To be perfectly honest I can’t remember much about French Toast Crunch. Like watching highlights of the ’72 Dolphins that came well before my time, my ability to come to grasp with its perfection as a breakfast cereal is based on conjecture. That being said, I feel confident in proclaiming that the new Frosted Toast Crunch cereal is not French Toast Crunch. To use a football analogy (new readers…get used to it) it’s not even the 2007 Patriots or 2011 Packers. What it is is like so many NFL teams that go 12-4 or 11-5 during any given year. A good, but not quite great, cereal that leaves you sitting in front of your television after the Division Championship Game asking yourself what could have been.
Looking at Frosted Toast Crunch is like looking at Cinnamon Toast Crunch. The “Frosted” part isn’t so much what you’d see on Frosted Cheerios or Frosted Flakes (those being more of a glaze) but rather a liberally applied coating of sugar. As you can see from the pictures, the coating sticks to your fingers with even the slightest touch, making snack-baggage a dubious difficulty, especially should you attempt to snack on these on the job or near a computer.
The taste seems similar to Cinnamon Toast Crunch minus the cinnamon, which, despite the promise of cinnamon on the box, really should have been featured more prominently. Despite only nine grams of sugar per 30 oz. (as opposed to 10 grams in CTC) the sweetness seems greater, although I still find it a bit one-note. As for the vanilla flavor, I suppose it’s there, but I need prompting from the back-of-the-box description before noticing it. Not that one-note sugar and slight vanilla taste makes for a bad cereal. To be honest, the toasted wheat flour and rice base does offer more variety in texture and chew than, say, Frosted Flakes. But like an offense that gets away from a balanced running and passing attack, it can only take me so far. I miss the assertive cinnamon flavor and want something to richen the coating, but find both desires unmet, and settle for trying it with milk.
Interestingly enough, Frosted Toast Crunch is one of the few cereals I seem to enjoy more with milk than dry.
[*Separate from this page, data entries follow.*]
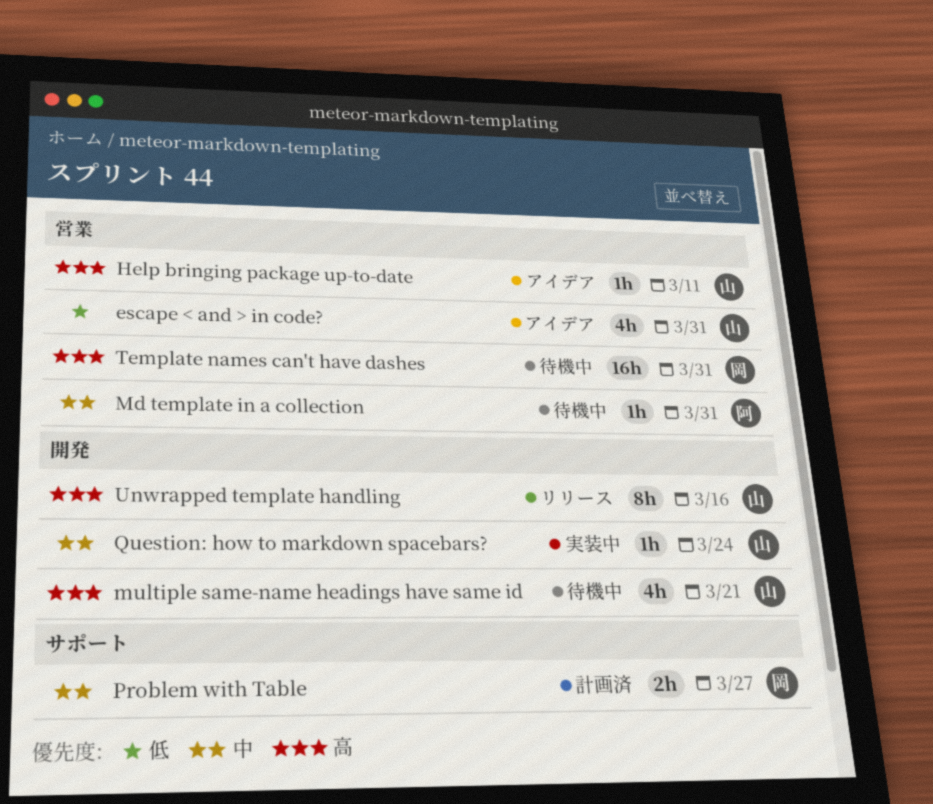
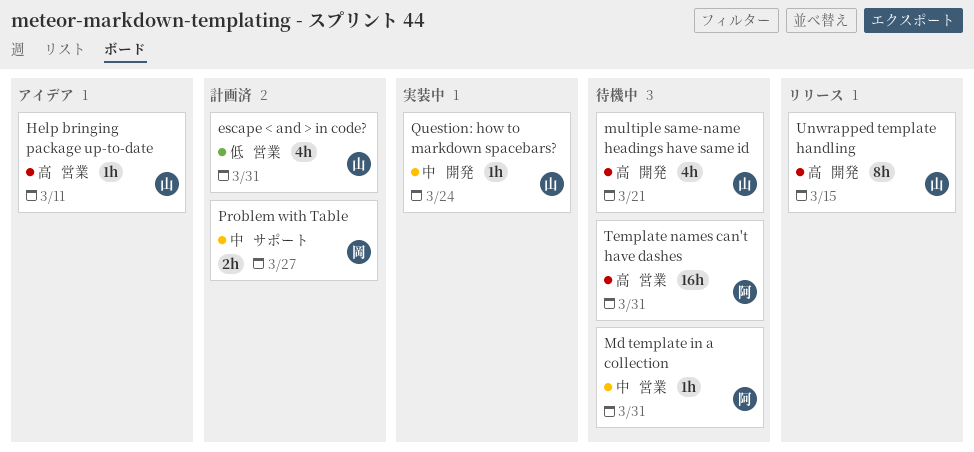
escape < and > in code?, status: アイデア -> 計画済
Template names can't have dashes, owner: 岡 -> 阿
Unwrapped template handling, due: Mar 16 -> Mar 15

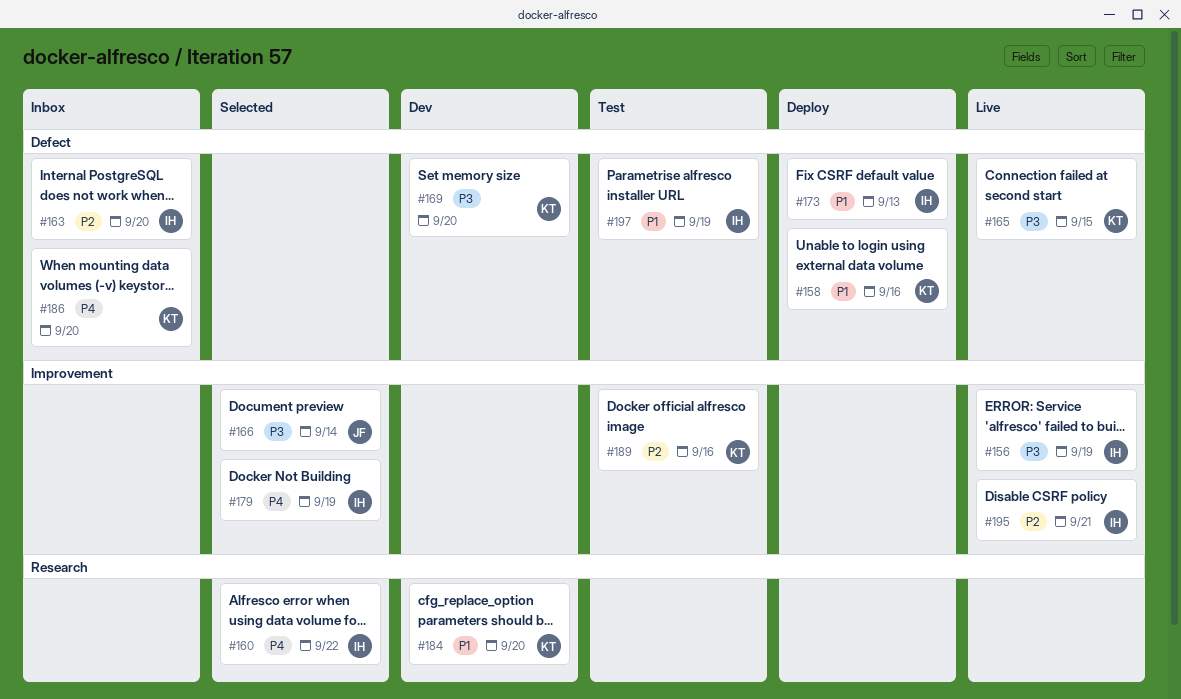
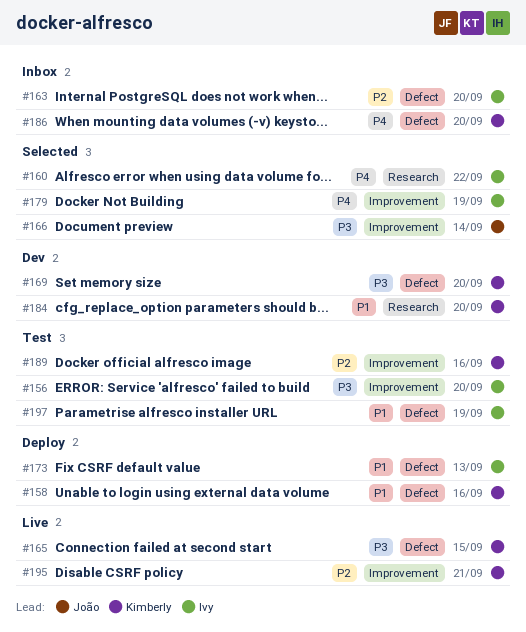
#156, status: Live -> Test
#156, due: Sep 19 -> Sep 20
#195, owner: Ivy -> Kimberly

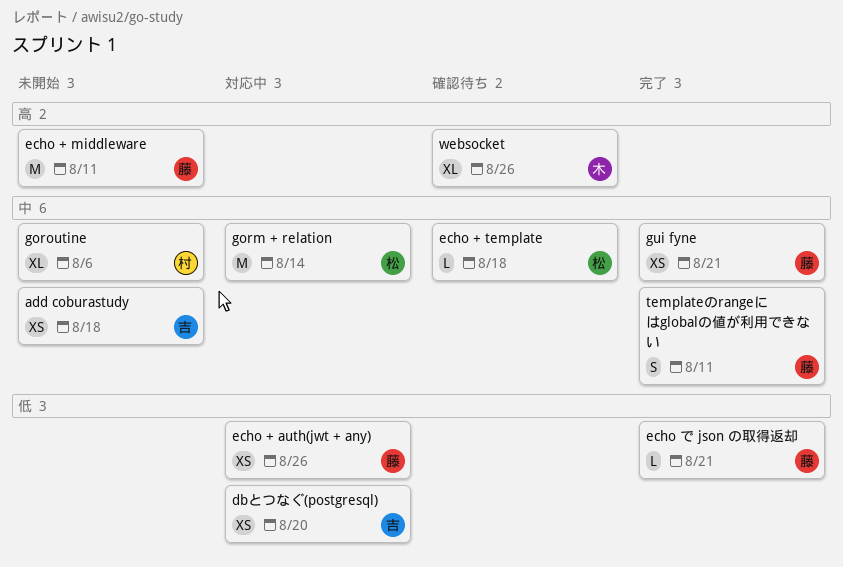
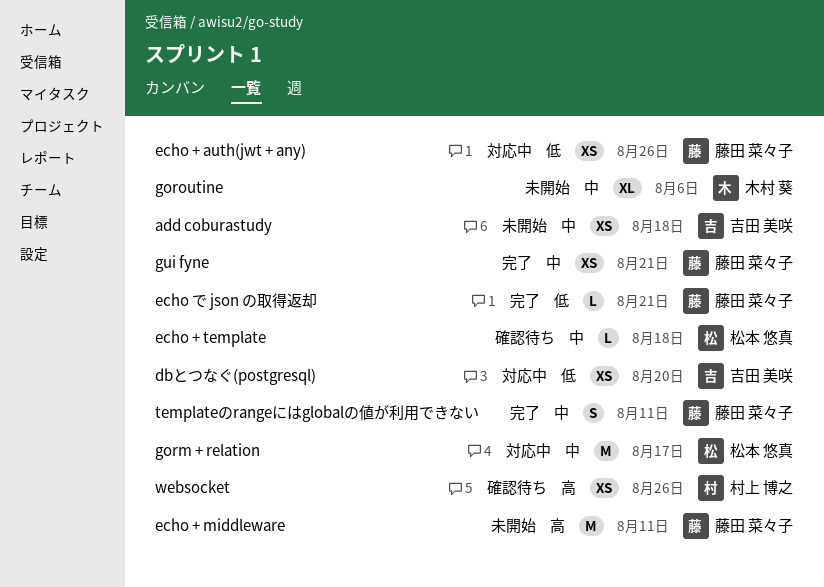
gorm + relation, due: Aug 14 -> Aug 17
goroutine, owner: 村上 博之 -> 木村 葵
websocket, owner: 木村 葵 -> 村上 博之
websocket, estimate: XL -> XS

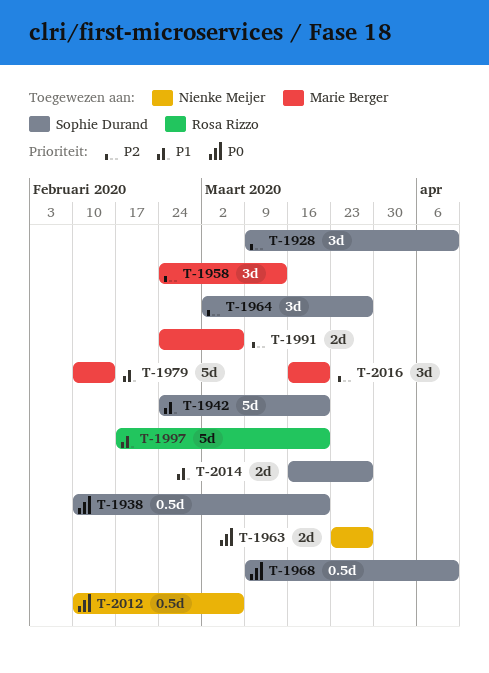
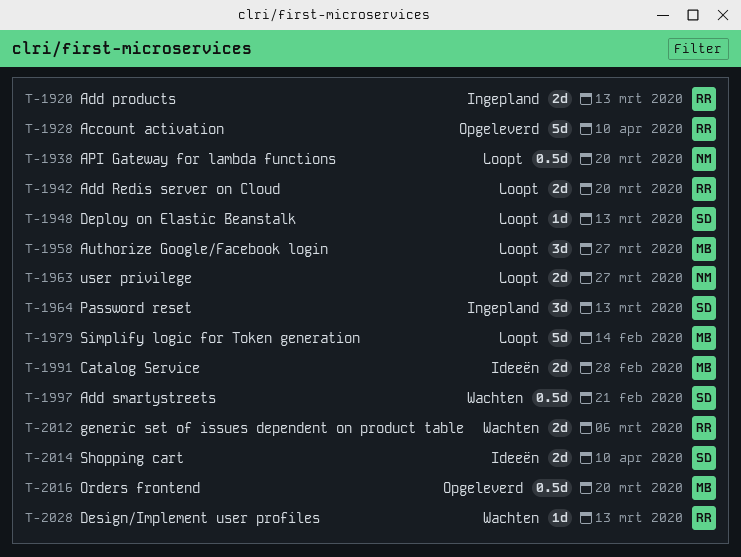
T-1920: none -> present
T-1928, owner: Sophie Durand -> Rosa Rizzo
T-1928, estimate: 3d -> 5d
T-1938, owner: Sophie Durand -> Nienke Meijer
T-1942, owner: Sophie Durand -> Rosa Rizzo
T-1942, estimate: 5d -> 2d
T-1948: none -> present
T-1958, due: Mar 13 -> Mar 27
T-1964, due: Mar 27 -> Mar 13
T-1968: present -> none
T-1991, due: Mar 6 -> Feb 28
T-1997, owner: Rosa Rizzo -> Sophie Durand
T-1997, estimate: 5d -> 0.5d
T-1997, due: Mar 20 -> Feb 21
T-2012, owner: Nienke Meijer -> Rosa Rizzo
T-2012, estimate: 0.5d -> 2d
T-2014, due: Mar 27 -> Apr 10
T-2016, estimate: 3d -> 0.5d
T-2028: none -> present

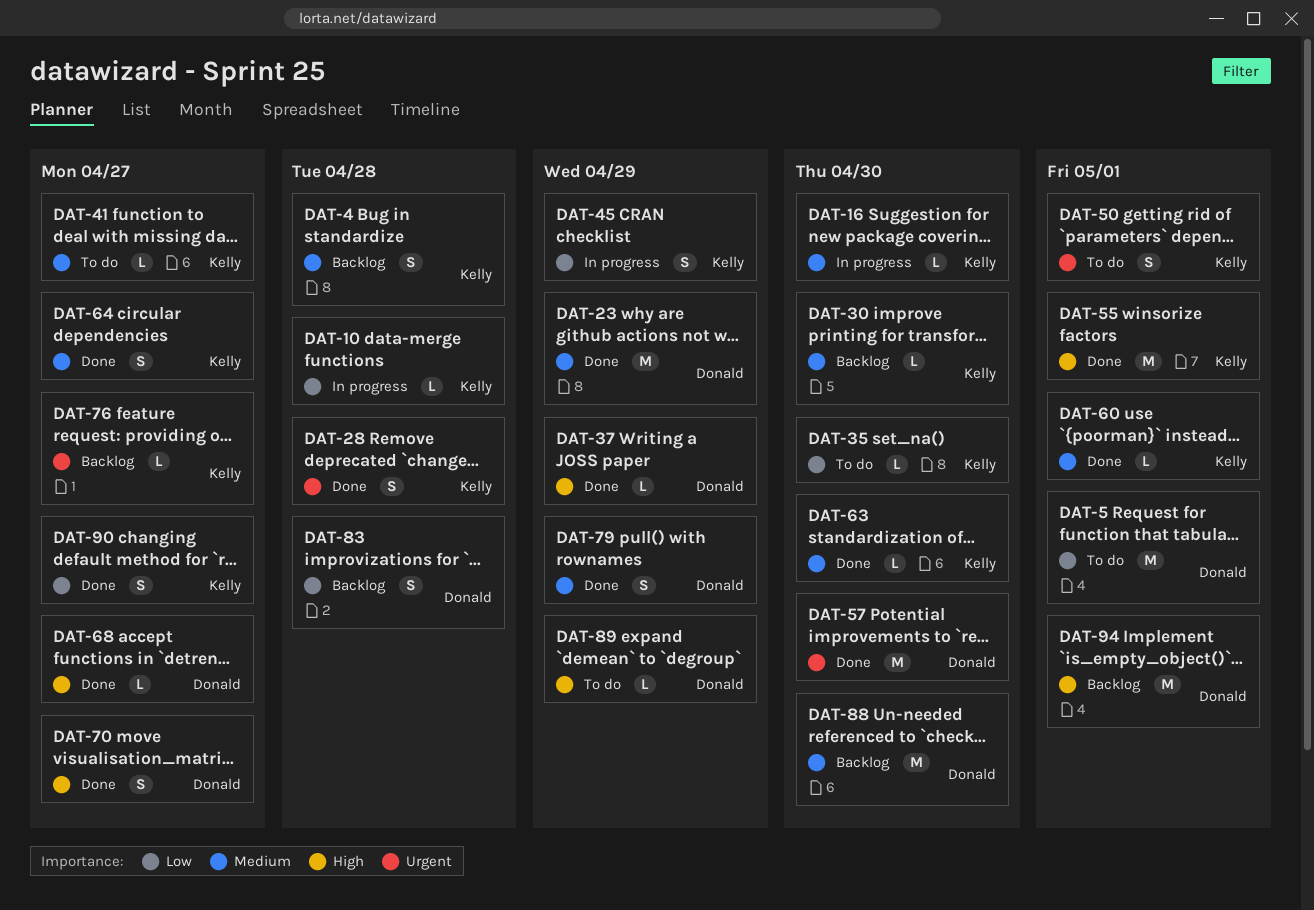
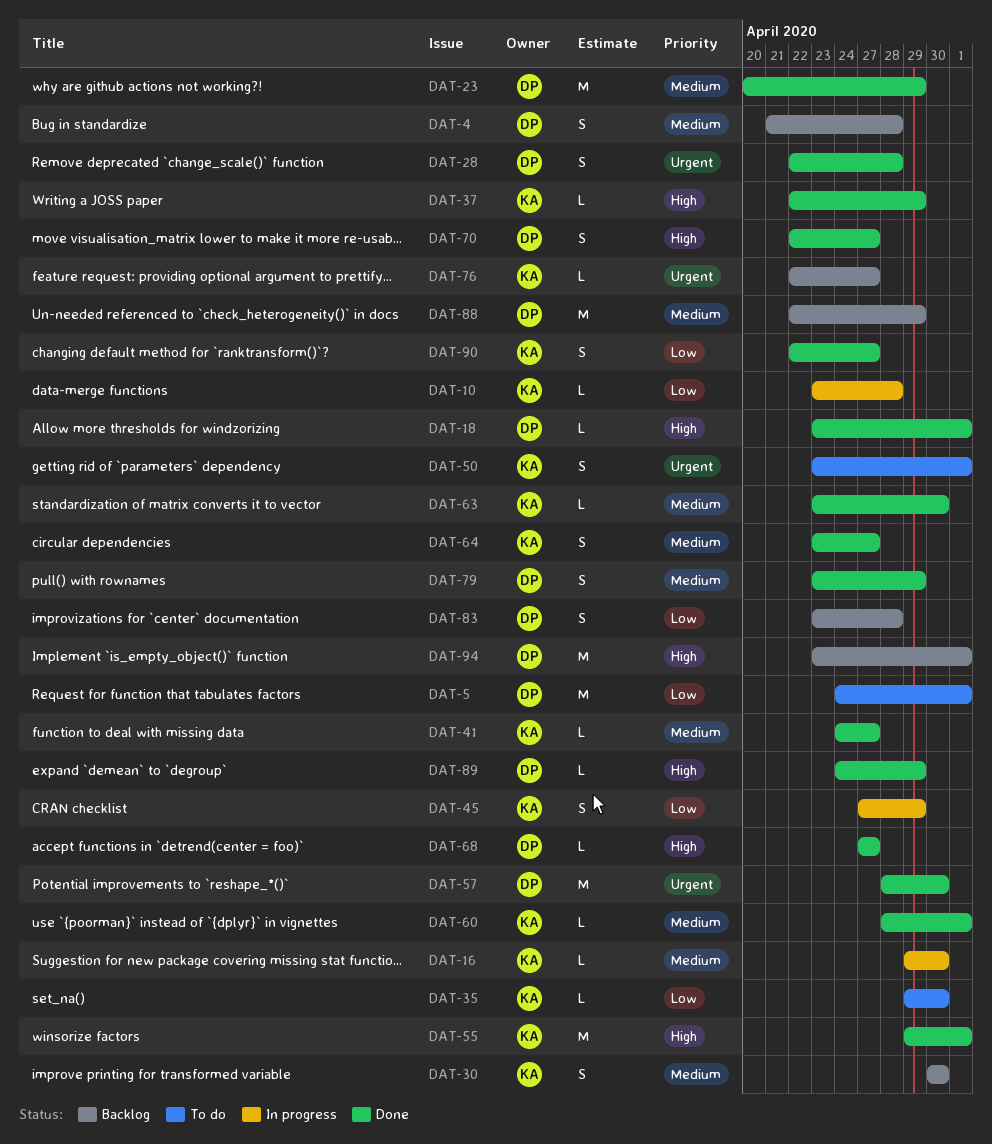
DAT-4, owner: Kelly -> Donald
DAT-18: none -> present
DAT-28, owner: Kelly -> Donald
DAT-30, estimate: L -> S
DAT-37, owner: Donald -> Kelly
DAT-41, status: To do -> Done
DAT-88, due: Apr 30 -> Apr 29
DAT-89, status: To do -> Done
Like Cinnamon Toast Crunch it takes on a pleasant level of sogginess while still retaining its sugary sheen, transferring an ideal sweetness to the milk that a long-standing lacto-phobe like myself can appreciate. What you’re left with is an end-milk that would be banned in most public school systems due to added sugar, as well as a dissolving crunch in the wheat and rice base.
Would I buy Frosted Toast crunch again? Eh, maybe. Overall, I still like Cinnamon Toast Crunch better, and find the taste of the cinnamon sugar to hold a hint of the butter flavor that once made French Toast Crunch so popular. And perhaps that undermines the very idea of Frosted Toast Crunch. Expecting a step forward to the return to French Toast Crust — the return, if you will, to the perfect season — I instead find something which is just good. I have had many good cereals though, and I’ve watched many good football teams. But excellent? No, not even in the same ballpark. Ultimately, Frosted Toast Crunch isn’t a failure because it’s not good. But it’s a failure because it can’t live up to something it promises — through indirect marketing or my own unrealistic expectations — and subjected to a sea of sugary milk and woulda, coulda, shouldas.